[EXCERPTED RECORDS]
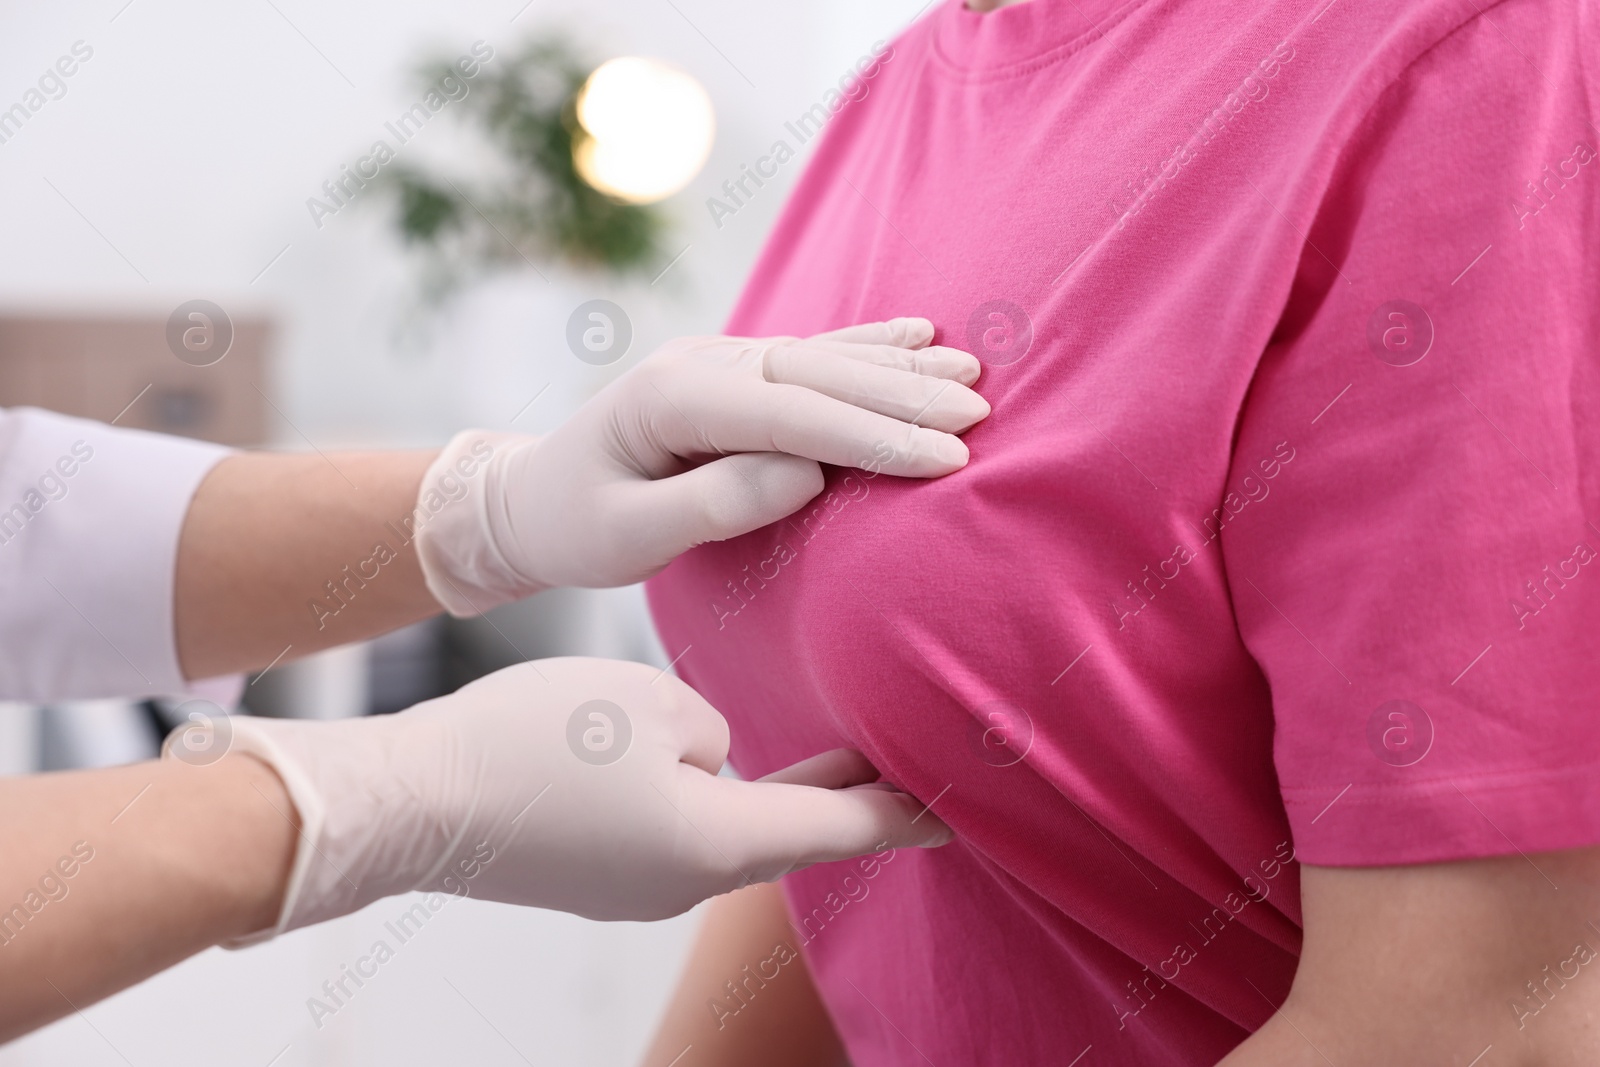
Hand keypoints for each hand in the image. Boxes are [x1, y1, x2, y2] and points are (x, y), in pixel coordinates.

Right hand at [206, 657, 952, 934]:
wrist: (413, 801)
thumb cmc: (529, 742)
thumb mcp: (647, 702)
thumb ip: (710, 727)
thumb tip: (712, 750)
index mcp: (715, 842)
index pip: (840, 826)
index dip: (907, 812)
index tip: (964, 804)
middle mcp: (688, 881)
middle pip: (797, 832)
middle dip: (856, 798)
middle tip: (917, 766)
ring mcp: (641, 888)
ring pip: (737, 829)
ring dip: (788, 790)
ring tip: (837, 746)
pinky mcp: (602, 875)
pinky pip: (686, 831)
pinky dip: (722, 797)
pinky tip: (720, 761)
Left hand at [414, 317, 987, 614]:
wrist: (526, 499)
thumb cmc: (573, 527)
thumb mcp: (624, 538)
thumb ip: (710, 505)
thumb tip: (805, 475)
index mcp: (671, 400)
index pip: (789, 414)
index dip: (870, 434)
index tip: (942, 459)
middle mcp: (700, 365)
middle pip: (817, 373)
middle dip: (901, 394)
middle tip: (978, 415)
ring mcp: (717, 360)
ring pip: (823, 356)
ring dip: (898, 365)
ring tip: (972, 374)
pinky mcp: (732, 373)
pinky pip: (812, 353)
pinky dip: (869, 344)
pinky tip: (919, 333)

[PROMPT] Only the pictures are to be left out; copy all the remaining material above exactly.

[SOLUTION TO THIS EXERCISE]
Hand keypoints for each hand in the image. Boxes are [x1, y1, x2, y2] and points are (x, y), in pixel coordinates.

Right hand at [206, 657, 952, 934]:
wrist: (413, 801)
thumb cmc: (529, 742)
thumb mcp: (647, 702)
thumb ip: (710, 727)
thumb tip: (712, 750)
index mcp: (715, 842)
index pip: (840, 826)
index dip: (907, 812)
index tip: (964, 804)
middle mcp: (688, 881)
middle pip: (797, 832)
middle dip: (856, 798)
middle tip: (917, 766)
ring mcp: (641, 888)
ring pip: (737, 829)
ring dip: (788, 790)
ring tip: (837, 746)
pinky mcp: (602, 875)
pinky pip: (686, 831)
pinky dip: (722, 797)
pinky tip: (720, 761)
Left hand at [414, 317, 987, 614]:
wrist: (526, 499)
thumb cmc: (573, 527)
thumb mcp: (624, 538)
thumb ip: (710, 505)
thumb tip: (805, 475)
index mcp: (671, 400)
index pip: (789, 414)
index dip: (870, 434)
index tip: (942, 459)
middle mcp: (700, 365)
middle pip: (817, 373)
middle dip: (901, 394)
middle tip: (978, 415)
ring mcp: (717, 360)
ring pip: (823, 356)
ring dip: (898, 365)
ring tip: (972, 374)
pinky mcp: (732, 373)
pinky pip: (812, 353)
pinky dip: (869, 344)
pinky tip: (919, 333)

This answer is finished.